For my whole life, I’ve never had much savings. Although I had part-time jobs, all my money went to paying my university tuition or living expenses.
In September 2019, when I started my full-time job, for the first time, I actually had some extra money in my bank account. This was great, but I wasn’t sure whether I should put this extra money in a high-interest savings account or in investments, and if so how much??
If you have the same questions as I did, in this article you will learn how to effectively use a Savings Account and whether you should keep your money in a savings account or in investments,
How to Use A SAVINGS ACCOUNT
Now I’m sure you’ve always heard about “High-Interest Savings Account” from your local bank but how does it actually work? These accounts have two main qualities: HIGHLY LIQUID, and LOW-INTEREST BEARING.
1. HIGH LIQUIDITY
These accounts are similar to your chequing accounts as it is an account to store your money so that it is easily accessible.
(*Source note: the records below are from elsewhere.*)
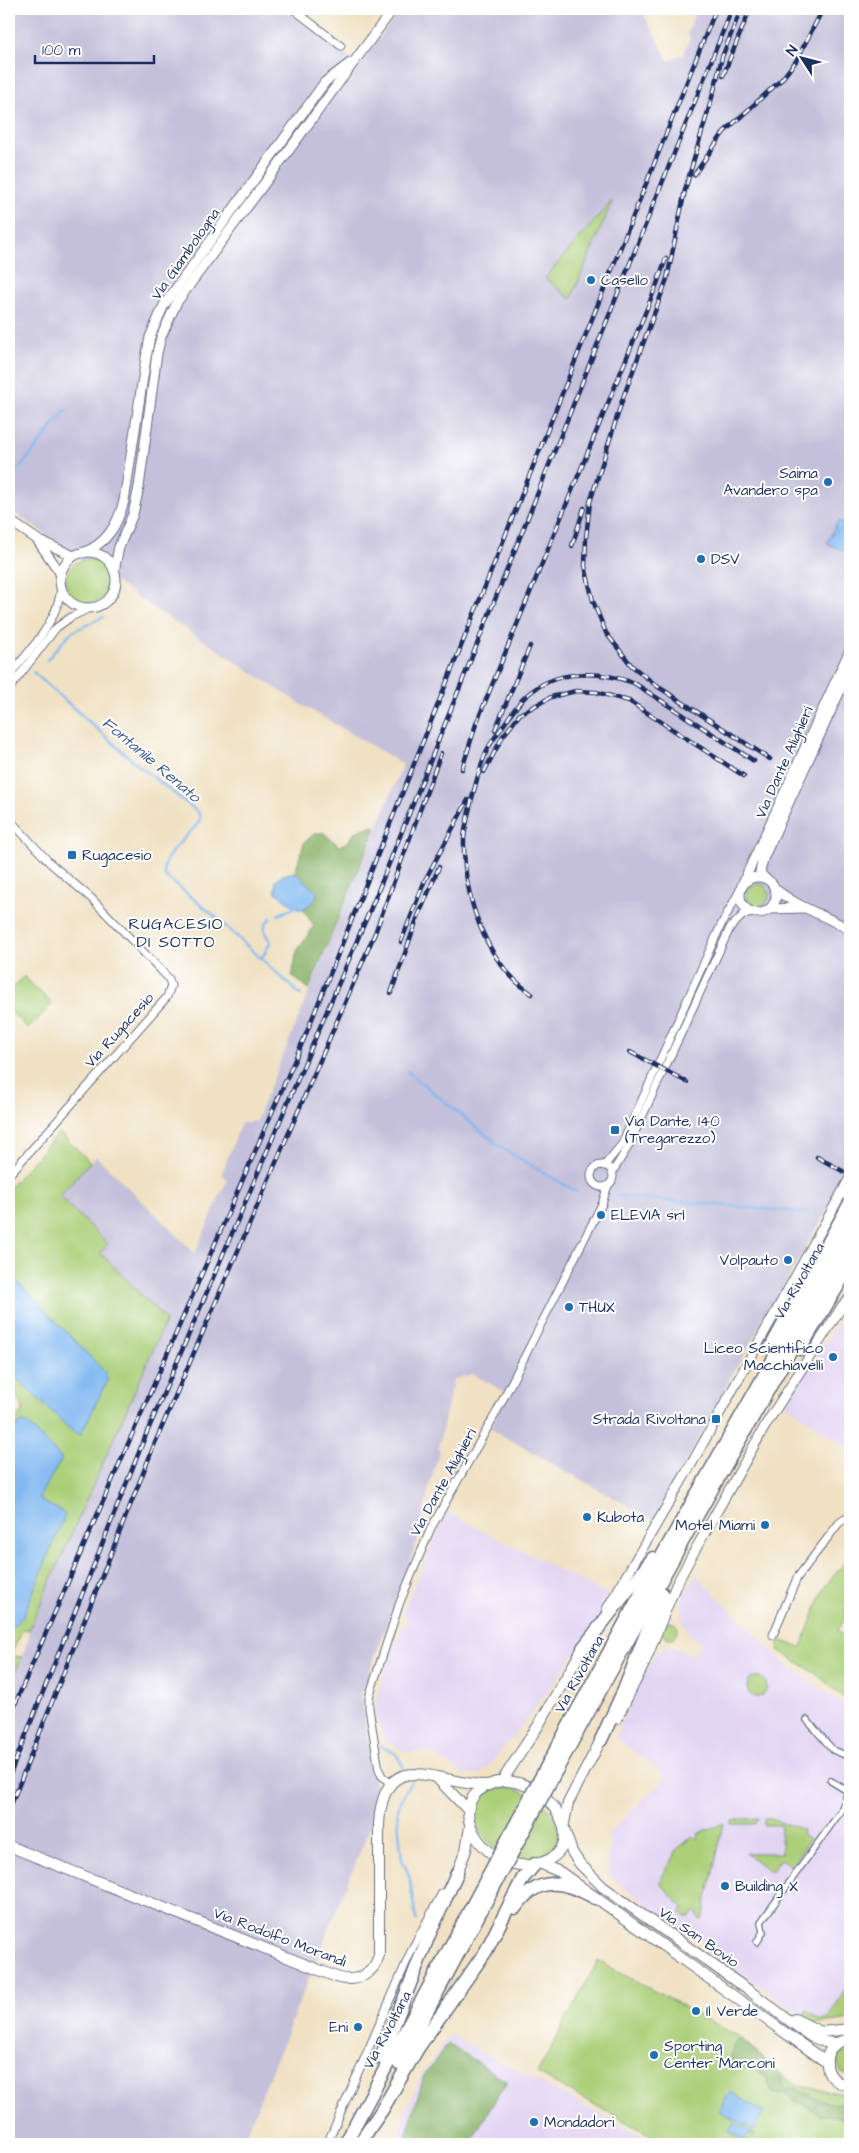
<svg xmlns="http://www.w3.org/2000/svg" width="859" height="2153" viewBox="0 0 859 2153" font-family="'Architects Daughter',sans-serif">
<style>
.built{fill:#e2d4f3}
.industrial{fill:#c5c0da}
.green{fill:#abcf78;stroke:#637f6b}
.forest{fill:#88b268;stroke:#527063}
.water{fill:#82b9f1;stroke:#4e74a8}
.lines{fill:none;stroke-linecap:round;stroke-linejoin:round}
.stream{stroke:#82b9f1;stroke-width:2.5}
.pedestrian-casing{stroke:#666d81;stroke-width:8}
.minor-casing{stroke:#666d81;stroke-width:9}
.tertiary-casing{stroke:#666d81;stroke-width:11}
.secondary-casing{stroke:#666d81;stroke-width:12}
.trunk-casing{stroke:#666d81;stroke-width:15}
.pedestrian{stroke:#fff;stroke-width:5.5}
.minor{stroke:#fff;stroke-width:7}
.tertiary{stroke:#fff;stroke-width:9}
.secondary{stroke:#fff;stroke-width:10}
.trunk{stroke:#fff;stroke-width:12}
.rail-casing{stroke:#1b2f5e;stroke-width:4.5}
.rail{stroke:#fff;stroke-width:2.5;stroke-dasharray:8;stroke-linecap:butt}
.trunk-bridge-casing{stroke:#666d81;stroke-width:15;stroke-linecap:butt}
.trunk-bridge{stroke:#fff;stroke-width:12}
.poi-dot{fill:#1f6fb2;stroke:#fff;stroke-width:2}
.labels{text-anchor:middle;stroke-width:4;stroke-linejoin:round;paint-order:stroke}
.street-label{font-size:15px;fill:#1b2f5e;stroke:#fff}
.poi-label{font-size:15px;fill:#1b2f5e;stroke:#fff;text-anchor:start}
.water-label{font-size:16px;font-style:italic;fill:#3a588a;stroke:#fff}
.neighbourhood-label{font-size:16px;letter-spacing:1px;fill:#1b2f5e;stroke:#fff}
</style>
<rect width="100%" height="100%" fill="#fff"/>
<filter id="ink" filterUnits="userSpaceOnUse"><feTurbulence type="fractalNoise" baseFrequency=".02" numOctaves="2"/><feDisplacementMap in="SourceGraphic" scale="10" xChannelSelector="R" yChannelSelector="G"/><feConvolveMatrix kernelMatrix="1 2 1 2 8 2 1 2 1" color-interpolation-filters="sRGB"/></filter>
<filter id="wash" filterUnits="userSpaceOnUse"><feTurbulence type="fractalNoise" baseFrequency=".0096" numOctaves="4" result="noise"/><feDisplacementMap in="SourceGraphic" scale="20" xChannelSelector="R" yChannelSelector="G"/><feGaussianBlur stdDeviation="1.12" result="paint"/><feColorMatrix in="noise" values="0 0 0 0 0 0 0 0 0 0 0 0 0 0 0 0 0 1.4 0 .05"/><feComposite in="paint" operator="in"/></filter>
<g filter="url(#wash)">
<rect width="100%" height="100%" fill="#f0e1c3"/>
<!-- built -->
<g class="built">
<path d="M850 1309V1450L785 1403 845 1312Z"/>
<path d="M447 1512 615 1599 529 1716 490 1765 479 1775 463 1774 427 1750 409 1753 385 1741 374 1711 385 1669 402 1628 408 1620 403 1611Z"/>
<path d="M696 1575 782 1661 850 1709V2020L814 2024 734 1968 735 1966 731 1963 732 1960 715 1947 713 1949 688 1932 673 1919 665 1917 609 1876V1833L667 1777 615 1737 656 1651 666 1647H674L693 1655 701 1644 691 1635 684 1624 681 1614 682 1595Z"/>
<path d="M450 2035 656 2144H396L405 2112 422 2074Z"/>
</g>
<!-- industrial -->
<path class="industrial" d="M9 9H284L359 65 401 9H641L669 61 679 55 683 56 690 37 687 34 697 9H850V65L846 76 850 80V1171L733 1373 655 1521 491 1429 505 1392 472 1374 453 1380 438 1449 440 1450 430 1483 417 1541 361 1695 376 1794 373 1820 242 2144H9V1688L29 1638V1630L135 1388 100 1252 108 1244 58 1196 96 1156 195 1253 227 1180 222 1173 241 1123 256 1121 403 764 297 702 158 611 9 509Z"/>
<!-- green -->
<g class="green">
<path d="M612 201 571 299 545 278Z"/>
<circle cx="88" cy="581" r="22"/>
<circle cx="758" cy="895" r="11"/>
<path d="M24 976 52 1004 28 1029 9 1010V992Z"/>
<path d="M59 1132 90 1162 59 1196 108 1244 100 1253 166 1320 29 1630 23 1629 9 1659V1423L23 1412 22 1405 9 1391V1188Z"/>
<path d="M850 1556V1607L845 1610 846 1617 838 1630 847 1643 850 1642V1704L818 1675 778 1650 779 1640 801 1647 824 1588Z"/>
<circle cx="670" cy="1630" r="8"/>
<path d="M15 1656 22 1657 9 1688V1671Z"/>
<circle cx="757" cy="1687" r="10"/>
<path d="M502 1787C539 1786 586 1838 540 1856 497 1873 439 1803 502 1787Z"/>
<path d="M758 1818 756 1824H731V1820Z"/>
<path d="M764 1819H771L801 1829 803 1835 810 1839 791 1866 780 1859 771 1872 746 1853H781V1825H764Z"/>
<path d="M724 1823 702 1920 699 1919 697 1913 693 1912 690 1917H685L681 1913 683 1907 672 1897 661 1883C662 1870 674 1863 676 1850L693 1836 698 1839 699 1833Z"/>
<path d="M598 1961 740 2037 784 2077 799 2086 850 2095V2144H666L537 2073Z"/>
<path d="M850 1982V2019L814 2024 806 2019 804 2014 806 2010 821 2020 828 2018Z"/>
<path d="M850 2051V2076L841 2073 837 2062 840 2054Z"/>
</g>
<!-- forest -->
<g class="forest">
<path d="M370 826 376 827 309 989 292 976 297 951 314 926 303 909 308 906 317 896 316 893 295 872 304 843 315 833H324L339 846 348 842 355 832Z"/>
<path d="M738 2040H742L760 2055 770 2068 780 2077 785 2088 796 2089 830 2103 850 2104V2123L840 2118 819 2115 814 2110 792 2099 787 2094 772 2092 765 2076 754 2068C740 2068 736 2074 730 2056L734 2046Z"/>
<path d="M448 2044 507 2081 469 2144H404L424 2075Z"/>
</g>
<!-- water -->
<g class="water">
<path d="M838 521 850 527V554L827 543Z"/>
<path d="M295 872 317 893 315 901 303 909H297L275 891 276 880 283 875Z"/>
<path d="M9 1273 106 1373 107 1381 81 1434H75L9 1371Z"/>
<path d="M22 1422H26L62 1459 39 1497C44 1507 59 1506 65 1515L23 1617 9 1629V1432Z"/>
<path d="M730 2092 764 2112 754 2130 719 2111Z"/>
<path d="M734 2123 755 2134 754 2135 749 2133 745 2141 729 2132Z"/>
</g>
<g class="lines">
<!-- stream -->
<g class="stream">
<path d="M9 474 17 470 24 463 66 410"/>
<path d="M9 652 15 657"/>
<path d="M47 660 70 633 103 617"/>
<path d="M33 672 139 766 198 812 200 817 199 822C190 835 157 858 165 876L211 913 301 995"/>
<path d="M278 915 295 907"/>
<path d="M261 959 271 942C264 933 261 926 271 918"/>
<path d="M407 1071 503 1149 577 1192"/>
<path d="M616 1196 809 1213"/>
<path d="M381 1746 396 1754 404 1768"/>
<path d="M411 1781 397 1809 402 1860 409 1875 416 1920"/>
</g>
</g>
</g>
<g filter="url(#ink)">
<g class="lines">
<defs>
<g id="pedestrian">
<path d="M807 1720 833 1750 850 1757"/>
<path d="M831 1781 849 1792"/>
<path d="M757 1942 763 1932 761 1922 841 1811 850 1787"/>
</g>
<g id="minor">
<path d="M293 9 341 46"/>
<path d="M9 676C30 649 58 623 61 587"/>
<path d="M9 689 56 628 71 617 90 608"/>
<path d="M9 819 50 863 91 898 155 964 169 979 171 986 167 997 9 1175"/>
<circle cx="602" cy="1176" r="11"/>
<path d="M604 1166 622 1144 721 925 740 890"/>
<path d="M612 1173 628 1147 730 928 743 915 753 913"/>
<path d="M773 1635 797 1578 839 1523 845 1519 850 1518"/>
<path d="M391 1784 382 1776 379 1770 369 1708V1697L400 1602 431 1528 496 1413 602 1204 608 1185"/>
<path d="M327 2144 413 1947 442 1893"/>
</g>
<g id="tertiary">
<path d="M9 520 38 540 74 556"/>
<path d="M38 541 61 574"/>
<circle cx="88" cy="580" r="28"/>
<path d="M83 553C107 543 117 526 124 501L146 358 150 337 164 305 325 82 350 63"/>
<path d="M114 571 119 547 133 514 139 487 157 353 161 337 177 302 188 287 393 9"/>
<circle cx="758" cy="895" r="18"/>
<path d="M764 878 760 872 763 859 850 669"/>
<path d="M742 885 850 650"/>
<path d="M774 888C796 907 825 915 850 930"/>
<path d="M769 909 804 908"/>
<path d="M607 1609 692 1463 850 1178"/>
<path d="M617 1719 644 1665 676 1585 690 1559 768 1421 843 1305 850 1298"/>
</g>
<g id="secondary">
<path d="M437 1778 468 1810"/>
<path d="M502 1781C549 1778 597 1850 536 1864 483 1876 433 1794 502 1781Z"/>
<path d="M502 1781 538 1726 583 1648"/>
<path d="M564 1823 568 1803 601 1740"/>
<path d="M565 1832 572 1852 580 1864 603 1887 751 1992 810 2036 825 2042 837 2043"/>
<path d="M9 1846 339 1978C358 1982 374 1974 379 1955V1824C384 1741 440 1787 489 1785"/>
<path d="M539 1863 560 1872 826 2062"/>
<path d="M457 1873 466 1850 470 1827"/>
<path d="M795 2019 821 2032 850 2029"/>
<path d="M850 2040C819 2040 819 2084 850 2085"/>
</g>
<g id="trunk">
<path d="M771 1347 850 1203"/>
<path d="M800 1349 850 1266"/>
<path d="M583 1648 653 1558"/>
<path d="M601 1740 624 1690 662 1593"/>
<path d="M548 1764 651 1575 850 1224"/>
<path d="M557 1769 685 1537 850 1245"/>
<path d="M515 1908C538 1875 563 1880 595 1898"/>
<path d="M381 2058 429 1935 457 1873"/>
<path d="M399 2064 497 1881"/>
<path d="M345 2144 488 1876"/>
<path d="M359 2144 382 2110 418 2048 486 1951 523 1878 535 1864"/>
</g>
</defs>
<!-- pedestrian casing -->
<use href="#pedestrian" class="pedestrian-casing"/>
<!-- minor casing -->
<use href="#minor" class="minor-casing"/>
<!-- tertiary casing -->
<use href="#tertiary" class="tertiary-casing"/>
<!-- secondary casing -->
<use href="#secondary" class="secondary-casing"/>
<!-- trunk casing -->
<use href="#trunk" class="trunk-casing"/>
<!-- pedestrian -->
<use href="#pedestrian" class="pedestrian"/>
<!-- minor -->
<use href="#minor" class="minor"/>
<!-- tertiary -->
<use href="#tertiary" class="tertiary"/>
<!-- secondary -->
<use href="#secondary" class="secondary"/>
<!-- trunk -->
<use href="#trunk" class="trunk"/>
<defs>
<g id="rail">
<path d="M741 9 722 57 715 87 685 190 667 279 623 398 590 502 586 538 585 566 593 601 606 633 632 666 657 686 770 759"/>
<path d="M723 76 750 9"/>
<path d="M694 175 724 132 781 80 796 61 823 9"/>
<path d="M572 546 584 508"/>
<path d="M495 730 530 646"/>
<path d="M462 769 476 724 657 284 666 258"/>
<path d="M484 772 503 736 520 714 551 697 576 691 596 692 629 701 744 776"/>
<path d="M401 942 425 880 468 800"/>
<path d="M391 993 417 919 439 867"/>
<path d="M532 994C484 962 463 894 464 839 465 826 469 812 472 798 476 784 479 769 485 755 488 745 497 735 503 726 510 716 517 704 526 696 556 669 599 670 634 683L754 761"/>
<path d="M630 1052 687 1082"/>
<path d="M817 1157 848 1174"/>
<path d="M9 1718 306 1034 716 9"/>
<path d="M9 1777 145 1437 376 896 732 9"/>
<path d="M9 1810 155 1443 375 933 441 753"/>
</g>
</defs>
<!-- rail casing -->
<use href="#rail" class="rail-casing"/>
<!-- rail -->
<use href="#rail" class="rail"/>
<defs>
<g id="trunk-bridge">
<path d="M488 1876 548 1764"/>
<path d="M497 1881 557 1769"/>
</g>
</defs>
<!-- trunk-bridge casing -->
<use href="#trunk-bridge" class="trunk-bridge-casing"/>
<!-- trunk-bridge -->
<use href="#trunk-bridge" class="trunk-bridge"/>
</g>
</g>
<!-- markers -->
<g class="poi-dot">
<circle cx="591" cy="280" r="5"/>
<circle cx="828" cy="482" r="5"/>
<circle cx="701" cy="559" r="5"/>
<rect x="67" y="850" width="10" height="10" rx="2.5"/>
<rect x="610" y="1125" width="10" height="10" rx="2.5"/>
<circle cx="601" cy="1215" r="5"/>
<circle cx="788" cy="1260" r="5"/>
<circle cx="569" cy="1307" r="5"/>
<circle cx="833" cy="1357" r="5"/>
<rect x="711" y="1414" width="10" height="10" rx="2.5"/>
<circle cx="587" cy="1517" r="5"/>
<circle cx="765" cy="1525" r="5"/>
<circle cx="725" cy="1886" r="5"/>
<circle cx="696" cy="2011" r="5"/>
<circle cx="358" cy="2027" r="5"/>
<circle cx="654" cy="2055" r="5"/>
<circle cx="534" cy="2122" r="5"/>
</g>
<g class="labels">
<!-- street labels -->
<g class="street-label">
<text transform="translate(185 254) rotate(-55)" y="5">Via Giambologna</text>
<text transform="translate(784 762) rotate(-66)" y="5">Via Dante Alighieri</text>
<text transform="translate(119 1030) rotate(-48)" y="5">Via Rugacesio</text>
<text transform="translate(799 1281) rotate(-60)" y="5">Via Rivoltana</text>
<text transform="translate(443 1482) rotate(-61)" y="5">Via Dante Alighieri</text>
<text transform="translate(579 1674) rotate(-61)" y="5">Via Rivoltana</text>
<text transform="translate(280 1937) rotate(21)" y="5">Via Rodolfo Morandi</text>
<text transform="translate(699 1937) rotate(35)" y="5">Via San Bovio</text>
<text transform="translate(387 2030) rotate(-62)" y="5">Via Rivoltana</text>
</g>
<!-- poi labels -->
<g class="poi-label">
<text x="601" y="285">Casello</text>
<text x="818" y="478" text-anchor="end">Saima<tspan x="818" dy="17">Avandero spa</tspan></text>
<text x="711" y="564">DSV</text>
<text x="82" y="860">Rugacesio</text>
<text x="625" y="1126">Via Dante, 140<tspan x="625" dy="17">(Tregarezzo)</tspan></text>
<text x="611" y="1220">ELEVIA srl</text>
<text x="778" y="1265" text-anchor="end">Volpauto</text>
<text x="579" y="1312">THUX</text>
<text x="823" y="1353" text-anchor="end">Liceo Scientifico<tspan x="823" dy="17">Macchiavelli</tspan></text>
<text x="706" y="1424" text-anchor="end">Strada Rivoltana</text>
<text x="597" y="1522">Kubota</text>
<text x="755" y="1530" text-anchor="end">Motel Miami</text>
<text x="735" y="1891">Building X</text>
<text x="706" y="2016">Il Verde</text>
<text x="348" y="2032" text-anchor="end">Eni</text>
<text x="664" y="2051">Sporting<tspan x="664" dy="17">Center Marconi</tspan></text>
<text x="544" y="2127">Mondadori</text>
</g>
<!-- water labels -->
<g class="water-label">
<text transform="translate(152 759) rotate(40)" y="6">Fontanile Renato</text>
</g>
<!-- neighbourhood labels -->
<g class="neighbourhood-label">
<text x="176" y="929">RUGACESIO<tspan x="176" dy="18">DI SOTTO</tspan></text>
</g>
</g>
<!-- margin -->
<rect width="859" height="2153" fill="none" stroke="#fff" stroke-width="30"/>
<!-- north arrow -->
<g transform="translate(802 58) rotate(306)" stroke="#ffffff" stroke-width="4" paint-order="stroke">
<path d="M0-4L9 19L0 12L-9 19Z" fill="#1b2f5e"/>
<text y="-8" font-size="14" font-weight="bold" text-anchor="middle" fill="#1b2f5e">N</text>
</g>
<!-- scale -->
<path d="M35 55v8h119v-8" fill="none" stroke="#1b2f5e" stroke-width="2.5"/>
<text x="42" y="55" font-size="15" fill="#1b2f5e" stroke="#ffffff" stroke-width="4" paint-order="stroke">100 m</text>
</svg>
The money in your savings account is HIGHLY LIQUID, which means you can easily convert the money to buy goods/services. This is really important because sometimes you suddenly need some money on hand.
Let’s say your car breaks down, and you need $5,000 immediately for repairs. If you don’t have enough liquid money, you won’t be able to pay for your car repairs.
This is what makes the savings account perfect for your EMERGENCY FUND. Your emergency fund should be around $5,000 – $10,000 (depending on your circumstances) and should be liquid money on-hand.
2. LOW-INTEREST BEARING:
The major difference from your chequing account, is that the money in your savings account generates a low-interest return, usually around 2-3%. This interest is quite low, but it’s better than the 0% interest on your chequing accounts. (If you have $10,000 in your savings account that’s an extra $300 per year! You can buy a lot of things with $300 D:).
Another interesting perspective is if you take inflation into consideration. Inflation is the increase in the price of goods and services (clothing/food/haircuts, etc). Every year, goods and services increase proportionally by the inflation rate which is approximately 2-3%. See the chart below for a 10 year record of the inflation rate in Canada. Another benefit of the savings account is that it ensures that your money is at growing at the same rate of inflation and not decreasing in value.
- High Liquidity
- Protects the value of money from inflation
- Perfect to hold your emergency fund money
- Low Interest rate (2/3%) compared to investing
If you’ve read my other articles, you already know the basics of investing. For a quick re-cap investing is when you buy shares/bonds in other corporations.
Keeping your money in investments has the opposite qualities of keeping your money in a savings account:
1. LOW LIQUIDITY
Remember high liquidity means that you can easily convert your money to buy goods/services, therefore low liquidity means that it is difficult to convert your investments into CASH.
When you first buy a share/bond, you trade your cash to receive ownership of the share/bond. Your share/bond may have the same or even more value than your money, but if you can’t use it to buy normal goods/services.
If your car breaks down and you need $5,000, you’re not going to ask your mechanic if you can give your $5,000 stock in-exchange for car repairs. You would first have to SELL your stock, convert it into cash, then pay for the car repairs.
This is why you should first focus on having an emergency fund, before putting your savings into investments.
2. HIGH-INTEREST BEARING:
In comparison to the low-interest returns on savings account of 2-3%, the average return on investments over the long-term is 7%. This is based on the assumption that 100% of your money is invested in the stock market and over the long-term which is 10+ years). WARNING: The stock market often goes up and down and value, which can make investing risky if you need your money in the short-term (1 – 5 years).
For a more detailed explanation on how the stock market works, read: “Should I Invest My Money?“
- Higher interest rate (average of 7% in the long-term)
- Perfect to hold your savings for medium/long-term financial goals (3+ years)
- Low Liquidity
- Volatile Market (Not guaranteed a 7% return)
Overall, there are pros and cons to having your money in a savings account or investments. Personally, I would first focus on storing my emergency fund of $5,000-$10,000 in a high-interest savings account that generates a 2-3% return. This ensures my money is not decreasing in value due to inflation. Next, I would start to put any additional savings into ETFs to generate a higher return for my Medium to Long-term (3+ years) financial goals.